LIST OF TASKS:
a. Answer these questions about the statistics problem set:
(i) How many sales personnel were the test scores and sales figures collected for?
(ii) What size of bag do machines A and B fill with tea?
(iii) How many of Machine B's sampled bags fall in the 510 – 515 gram class?
b. Extend the statistics problem set from the point where it stops.

DOCUMENT PASSAGE:
════
A firm administers a test to sales trainees before they go into the field. The management of the firm is interested in determining the relationship between the test scores and the sales made by the trainees at the end of one year in the field. The following data were collected for 10 sales personal who have been in the field for one year.

Sales Person	A	B	C	D	E	F	G	H	I	J
Test Score	2.6	3.7	2.4	4.5	2.6	5.0	2.8	3.0	4.0	3.4
No. of units sold	95	140	85	180	100	195	115	136	175	150

a. Compute the Karl Person’s correlation coefficient between test scores and the number of units sold. Is the correlation significant.
b. Develop the least square regression line that could be used to predict sales from trainee test scores.
c. How much does the average number of units sold increase, for each one-point increase in a trainee’s test score?
d. Estimate the number of units sold by the person who has average test score.

Two automatic filling machines A and B are used to fill tea in 500 grams bag. A random sample of 100 bag on each machine showed the following results:

Tea Contents (in gm)	Machine A	Machine B
485 – 490	12	10
490 – 495	18	15
495 – 500	20	24
500 – 505	22	20
505 – 510	24	18
510 – 515	4	13
Total	100	100

Comment on the performance of two machines on the basis of following measures:
a. Average filling
b. Variability in filling
c. Consistency in filling

Solution of Year 2022

What is sampling?
════
DATASET EXCERPT:
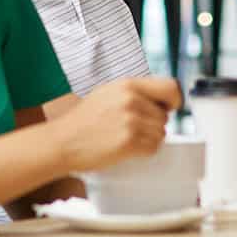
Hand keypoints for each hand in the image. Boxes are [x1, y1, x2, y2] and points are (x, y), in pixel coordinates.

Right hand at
════
RESPONSE LIST:
a.
(i) 10
(ii) 500 grams
(iii) 13

b.
Repeated Question from Year 2019 Question no. 1 (Please refer back to that year)
Write the sources of tourism statistics.
The sources of tourism statistics are:
A. National Tourism Authorities and Ministries:
Example: Nepal Tourism Board (NTB)
B. Customs and Immigration Department
C. International Organizations
- World Tourism Organization (UNWTO)
- World Travel and Tourism Council (WTTC)
- International Civil Aviation Organization (ICAO): Offers statistics on air travel, including passenger traffic related to tourism.
A bag contains 7 white and 9 black balls. Two balls are drawn at random, what is the probability that one of them is white and other is black.
Solution:
Total number of white balls = 7
Total number of black balls = 9
Total number of balls = 7 + 9 = 16

Now,

Total number of cases (n) = ¹⁶c₂ = n! / [(n! – r!)r!]
= 16! / (16! – 2!)2!
= 16! /( 14! 2!)
= 16 * 15 * 14 ! / (14! 2!)
= 16 * 15 / 2
= 240 / 2
= 120

HINTS:

Instead of calculating total number of cases by using formula, you can also do above calculation directly from calculator for saving time.

For so,
– enter total number of balls first and press Shift + ÷ sign and enter total number of balls drawn

For example in above calculation we did:

First we entered 16 and pressed Shift + ÷ and again we entered 2
Hence final answer directly comes 120

Note: This is steps for calculator shown in the picture. If you have any other types of calculator then you can search nCr which means combination and you can do from that also.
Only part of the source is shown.